Gli immobili costruiti in regime di edilizia convenzionata sottostanno a precisi vincoli in caso di vendita e di locazione. Questi vincoli sono richiamati nella convenzione (da qui il nome “edilizia convenzionata”) che chi ha realizzato l’operazione immobiliare (cooperativa, ATER, impresa di costruzioni, privato, ecc.) ha stipulato solitamente con il Comune dove si trova l’immobile in questione. Non c’è però un criterio univoco che valga per tutti i casi, in quanto le singole convenzioni stabiliscono criteri che possono anche differire fra di loro; solitamente i criteri definiti nelle convenzioni stabiliscono se e come sia possibile effettuare la vendita, a quale prezzo, e a chi. L’alloggio costruito su area P.E.E.P., in piena proprietà o in diritto di superficie, ha però delle limitazioni al suo godimento che ne vincolano la successiva commercializzazione e/o locazione. La legge 448/98 e ss.mm. e ii. ha concesso ai Comuni la facoltà, dietro pagamento di un corrispettivo, di trasformare il diritto di superficie in piena proprietà e di estinguere prima del tempo i limiti di godimento degli alloggi ceduti in proprietà. Pertanto, in seguito alle numerose richieste avanzate dai proprietari di detti alloggi e venuto oramai meno il valore propositivo per l’accesso all’abitazione primaria previsto dalle aree P.E.E.P. medesime, il Comune di Umbertide ha deciso di liberalizzare il mercato degli alloggi ricadenti in aree P.E.E.P., attraverso un regolamento disciplinante le procedure per la cessione in proprietà delle aree già cedute in diritto di superficie e le modalità di rimozione dei vincoli relativi al prezzo massimo e al canone massimo di locazione. Con l’approvazione del nuovo regolamento, quindi ,i cittadini proprietari di un alloggio costruito all’interno di una delle aree P.E.E.P. sopra indicate potranno richiedere lo svincolo dell’alloggio dalle limitazioni previste nelle rispettive convenzioni vigenti.
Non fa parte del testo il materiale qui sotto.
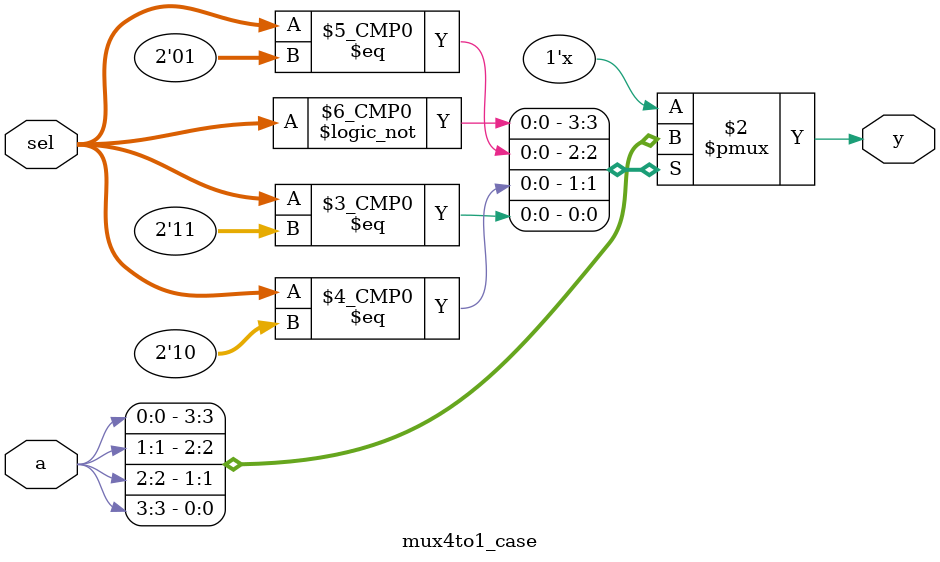
<source format=sv>


module mux4to1_case (a,sel,y);
	input [3:0] a;
	input [1:0] sel;
	output reg y;
	
	always_comb begin
		case(sel)
		2'b00: begin y = a[0]; end
		2'b01: begin y = a[1]; end
		2'b10: begin y = a[2]; end
		2'b11: begin y = a[3]; end
		default: y = 1'b0;endcase
	end 
endmodule
	
</source>
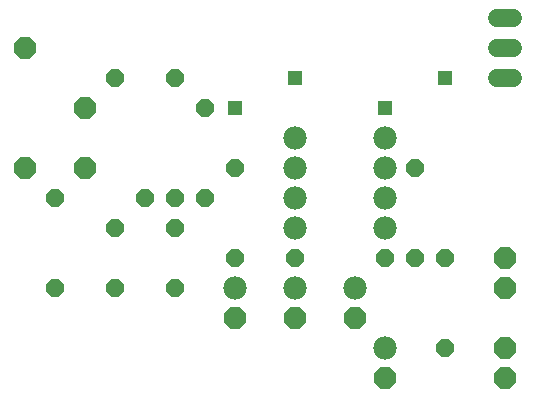
<source format=gts>
G75*
%MOIN*%
%OFA0B0*%
%FSLAX25Y25*%
%IPPOS*%
%LPD*%
%AMOC8*
5,1,8,0,0,1.08239X$1,22.5*
%
%ADD10OC8,0.07400*%
%ADD11OC8,0.07296*%
%ADD12OC8,0.06000*%
%ADD13OC8,0.07100*%
%ADD14C,0.07800*%
%ADD15C,0.06000*%
%ADD16OC8,0.05950*%
%ADD17R,0.04762X0.04762*%
D10*
X0039439Y0165939D03*
X0199439Y0095939D03*
X0199439Y0085939D03*
X0199439Y0065939D03*
X0199439Y0055939D03*
D11*
X0059439Y0125939D03*
X0039439Y0125939D03*
X0059439Y0145939D03*
D12*
X0049439Y0085939D03*
X0069439Y0085939D03*
X0069439Y0105939D03*
X0089439Y0105939D03*
X0089439Y0115939D03*
X0099439Y0115939D03*
X0109439Y0125939D03*
X0099439Y0145939D03*
X0089439Y0155939D03*
X0049439Y0115939D03*
X0089439Y0085939D03*
X0109439Y0095939D03*
X0129439Y0095939D03*
X0159439Y0095939D03*
X0169439Y0095939D03*
X0179439Y0095939D03*
X0179439Y0065939D03*
X0169439Y0125939D03*
D13*
X0149439Y0075939D03*
X0129439Y0075939D03*
X0109439Y0075939D03*
X0159439Y0055939D03*
D14*
X0159439Y0065939D03*
X0149439Y0085939D03*
X0129439Y0085939D03*
X0129439Y0105939D03*
X0129439Y0115939D03*
X0129439Y0125939D03*
X0129439Y0135939D03*
X0159439Y0135939D03*
X0159439Y0125939D03*
X0159439Y0115939D03*
X0159439Y0105939D03*
X0109439Y0085939D03*
D15*
X0196839Y0155939D02*
X0202039Y0155939D01*
X0202039Y0165939D02*
X0196839Y0165939D01*
X0196839Y0175939D02*
X0202039Y0175939D01*
D16*
X0079439Y0115939D03*
X0069439Y0155939D03*
D17*
X0109439Y0145939D03*
X0129439Y0155939D03*
X0159439Y0145939D03*
X0179439Y0155939D03*
M02*

</source>
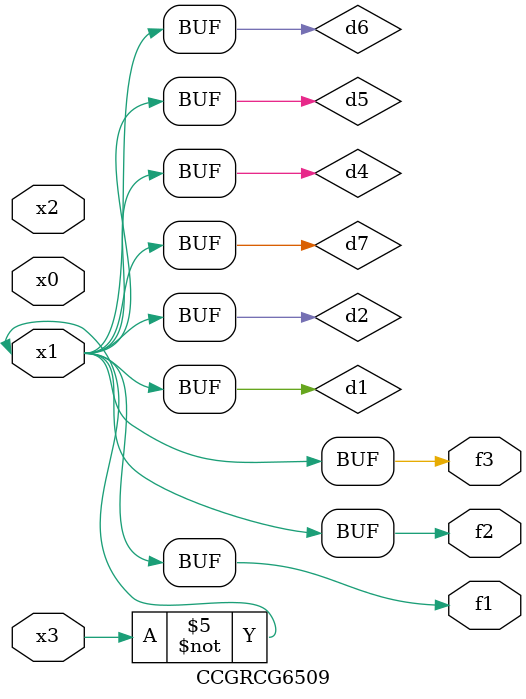
<source format=v>
module CCGRCG6509(
	input x0, x1, x2, x3,
	output f1, f2, f3
);

	wire d1, d2, d3, d4, d5, d6, d7;

	not (d1, x3);
	buf (d2, x1);
	xnor (d3, d1, d2);
	nor (d4, d1);
	buf (d5, d1, d2);
	buf (d6, d4, d5);
	nand (d7, d4);
	assign f1 = d6;
	assign f2 = d7;
	assign f3 = d6;
endmodule

</source>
Anche nel Comune di Perugia ci sono alcune aree P.E.E.P., come da regolamento per l’assegnazione delle aree di cui al piano per l’edilizia economica e popolare approvato ai sensi della legge 18.4.1962 n.167. Il proprietario di un appartamento in area P.E.E.P. quindi, prima di alienare il bene ad un acquirente, e dunque di porre in essere l’atto di compravendita presso un notaio, ha l’obbligo e l’onere di pagare un importo all’ente per svincolare il diritto di superficie che il Comune vanta sul terreno;
In alcune zone della città in cui insistono aree P.E.E.P. (con diritto di superficie a 99 anni), in particolare nella zona di Montegrillo, alcuni proprietari di appartamenti intenzionati a vendere il proprio immobile devono preventivamente pagare una somma al Comune di Perugia, somma che però è in molti casi assai ingente (si tratta di cifre che vanno dai 17.000 euro persino fino ai 25.000 euro, a seconda dei singoli casi specifici). Si tratta di importi consistenti che in questo particolare momento di crisi economica ed immobiliare mettono molto in difficoltà i proprietari, al punto che molti sono costretti a rinunciare alla vendita. La criticità vera deriva dal fatto che le convenzioni sono state stipulate con criteri fissati quasi venti anni fa, e dunque sulla base di prezzi e valori di mercato non più attuali ma precedenti alla crisi. La stessa problematica riscontrata in località Montegrillo potrebbe essere presente anche in altre zone di Perugia. Il Comune di Umbertide ha risolto il problema liberalizzando le aree P.E.E.P. attraverso l’istituzione di un regolamento per la trasformazione in diritto di proprietà delle aree P.E.E.P. già concesse in diritto di superficie e per la rimozione dei limiti di godimento degli alloggi realizzati su aree P.E.E.P. cedute in proprietà. Il consiglio comunale impegna sindaco e giunta a effettuare una verifica e un conseguente aggiornamento delle convenzioni delle aree P.E.E.P di tutto il Comune di perugia; A sollecitare l’Agenzia delle Entrate in modo che possa effettuare in tempi brevi una rivalutazione dei costi e del mercato che sarà utile al fine dell’aggiornamento delle convenzioni;
A valutare la possibilità di istituire un regolamento per la trasformazione in diritto di proprietà delle aree P.E.E.P. già concesse in diritto di superficie e per la rimozione dei limiti di godimento degli alloggi realizzati su aree P.E.E.P. cedute in proprietà, così come già istituito in altri Comuni”.